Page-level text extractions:
- Opening Delimiter -

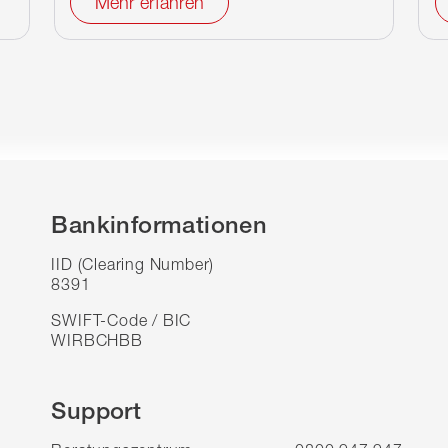
Mehr erfahren
Bankinformationen
IID (Clearing Number)
8391
SWIFT-Code / BIC
WIRBCHBB
Support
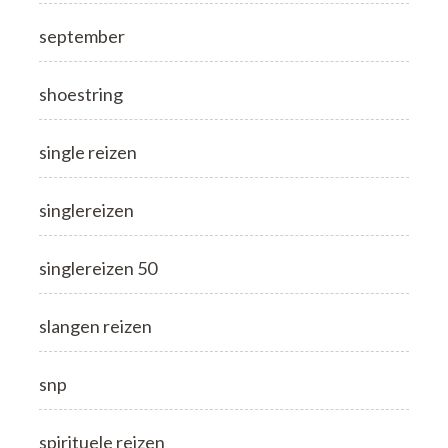
september
shoestring
single reizen
singlereizen
singlereizen 50
slangen reizen
snp
spirituele reizen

- Closing Delimiter -

▸ **PROBLEM DESCRIPTION**
Only the records are wanted, copied exactly, with the pictures dropped.

▸ **RESPONSE**
Mehr erfahren
Bankinformationen
IID (Clearing Number)
8391
SWIFT-Code / BIC
WIRBCHBB
Support
september
shoestring
single reizen
singlereizen
singlereizen 50
slangen reizen
snp
spirituele reizen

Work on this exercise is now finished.